EasyMiner easy association rule mining, classification and anomaly detection

LISp-Miner backend

LISp-Miner is the original (now alternative) mining backend for EasyMiner.

LISp-Miner is academic pattern mining system developed from mid-1990s.The theoretical foundation of the system is constituted by the GUHA method (see also here) and the observational calculi. LISp-Miner is primarily a desktop Windows application, but it can be run also in Linux using wine.

EasyMiner - LISp-Miner integration

EasyMiner interacts with LISp-Miner using its LM-Connect component,  which is a web application providing the functionality of LISp-Miner through REST API. This component is no longer developed and maintained, and the integration of the current version of EasyMiner and LISp-Miner is thus currently broken.

Unique features of EasyMiner with LISp-Miner backend

  • Negation on attributes
  • Disjunction between attributes
  • Subpatterns allows for scoping logical connectives
  • 18 interest measures, which can be freely combined
  • Mines directly on multivalued attributes, no need to create "items"
  • Dynamic binning operators
  • PMML-based import and export
  • Computing grid support

Description of invidiual features

Negation on attributes

Negation is a very concise way to tell the miner to focus on rules not containing a specific value or a set of values. This specific value might be hard set by the user, or left to be determined automatically. In the latter case, the binning wildcards can be used to automatically merge multiple values.

Negation

Disjunction between attributes.

Disjunction between attributes EasyMiner allows to input rule parts (antecedent, consequent) The disjunction connective can be placed between attributes

Subpatterns - scoping for logical connectives

Disjunction can be added also only on subpattern. To create a subpattern, first hoover with mouse over the attributes that should form the subpattern, in the floating menu which appears click on the star symbol.
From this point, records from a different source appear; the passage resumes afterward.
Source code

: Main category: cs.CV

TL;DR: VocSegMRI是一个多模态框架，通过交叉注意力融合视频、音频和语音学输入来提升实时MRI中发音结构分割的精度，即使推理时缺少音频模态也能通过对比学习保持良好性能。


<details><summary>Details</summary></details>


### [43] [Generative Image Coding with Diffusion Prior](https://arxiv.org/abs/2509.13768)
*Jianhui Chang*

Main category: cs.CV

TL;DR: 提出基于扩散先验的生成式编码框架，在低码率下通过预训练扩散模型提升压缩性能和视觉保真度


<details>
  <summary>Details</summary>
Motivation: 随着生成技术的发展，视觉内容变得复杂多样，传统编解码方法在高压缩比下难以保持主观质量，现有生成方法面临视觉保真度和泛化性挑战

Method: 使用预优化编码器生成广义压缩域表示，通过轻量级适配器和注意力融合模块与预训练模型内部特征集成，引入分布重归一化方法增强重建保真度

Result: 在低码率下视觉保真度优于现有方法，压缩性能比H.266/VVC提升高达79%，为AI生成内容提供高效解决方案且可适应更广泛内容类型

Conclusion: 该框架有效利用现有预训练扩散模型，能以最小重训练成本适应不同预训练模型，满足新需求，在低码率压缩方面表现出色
After you have stared all the attributes, click on "Group marked fields". Note that there must be at least three attributes in the given rule part (antecedent, consequent) for subpatterns to be enabled. Subpatterns cannot be nested, individual subpatterns are always connected by conjunction.

18 interest measures, which can be freely combined

The list of commonly used interest measures: Confidence, Support, Lift, Fischer, Chi-Square

There are also additional interest measures coming from the GUHA theory: Double Founded Implication, Founded Equivalence,Lower Critical Implication,Upper Critical Implication,Lower Critical Equivalence,Upper Critical Equivalence,Double Lower Critical Implication,Double Upper Critical Implication

Also, frequencies from the four field contingency tables can be used as interest measures: a-frequency, b-frequency, c-frequency, d-frequency, r-frequency. s-frequency, k-frequency, l-frequency.

  Sukcedent ¬Sukcedent  
Antecedent a b r
¬Antecedent c d s
  k l  

Four field contingency table

 


Mines directly on multivalued attributes, no need to create "items"
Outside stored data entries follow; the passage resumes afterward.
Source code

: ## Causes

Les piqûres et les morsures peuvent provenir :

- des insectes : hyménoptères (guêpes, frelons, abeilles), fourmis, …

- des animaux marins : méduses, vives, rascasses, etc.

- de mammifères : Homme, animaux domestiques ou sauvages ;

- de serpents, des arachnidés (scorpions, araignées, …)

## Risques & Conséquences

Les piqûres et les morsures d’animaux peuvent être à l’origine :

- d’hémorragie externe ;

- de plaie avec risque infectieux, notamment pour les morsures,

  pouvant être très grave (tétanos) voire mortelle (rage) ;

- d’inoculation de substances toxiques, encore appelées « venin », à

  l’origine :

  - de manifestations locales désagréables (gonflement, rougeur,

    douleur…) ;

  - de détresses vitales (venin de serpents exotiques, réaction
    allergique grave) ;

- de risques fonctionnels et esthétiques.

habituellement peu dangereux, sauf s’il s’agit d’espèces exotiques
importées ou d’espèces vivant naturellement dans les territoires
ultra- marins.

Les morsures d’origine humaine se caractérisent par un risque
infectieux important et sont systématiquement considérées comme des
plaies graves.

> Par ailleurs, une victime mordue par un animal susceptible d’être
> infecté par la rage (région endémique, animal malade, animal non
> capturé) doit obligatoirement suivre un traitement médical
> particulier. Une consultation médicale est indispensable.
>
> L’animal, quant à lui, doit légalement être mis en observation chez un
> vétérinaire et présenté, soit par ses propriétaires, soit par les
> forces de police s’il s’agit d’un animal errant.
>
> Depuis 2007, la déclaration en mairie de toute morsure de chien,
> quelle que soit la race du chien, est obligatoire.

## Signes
Binning wild cards are uedr to allow multivalued attributes. The individual values are connected with disjunction.

E.g. District(Benesov, Bruntal) is equivallent to District(Benesov) or District(Bruntal).Such result is produced e.g. by setting the Subset with max length 2 binning wildcard on attribute District in the Task setting.

Dynamic binning operators

To allow attributes having many values with low support to be used directly in the mining task without special preprocessing, EasyMiner offers a unique feature – binning wildcards, which allow to group finegrained values on the fly, thus producing ‘items’ with higher support.

 

  • Subset 1-1 wildcard ("Simple wildcard") is the default added when new attribute is tragged to the task pane. This wildcard tells the miner to generate as many ‘items’ as there are values of the attribute. This is similar to other association rule mining systems that support multiple attributes.
  • Subset wildcard with max length n>1 instructs the miner to dynamically merge up to n values into one ‘item’ during mining.
  • Interval wildcard with max length n>1 instructs the minedr to dynamically merge up to n consecutive values into one ‘item’ during mining.
  • Cyclical interval wildcard: same as interval, but the borders of the value range are considered as consecutive
  • Left cut with max length n>1: up to n lowest values in the attribute range are merged. This is useful for involving only extremely low attribute values.
  • Right cut with max length n>1: up to n highest values in the attribute range are merged. This is useful for involving only extremely high attribute values.
  • Cut with max length >1: merge of functionality provided by left cut and right cut
  • One category: Adding a Fixed value attribute to the mining setting allows the user to limit the search space only to rules containing a selected attribute-value pair.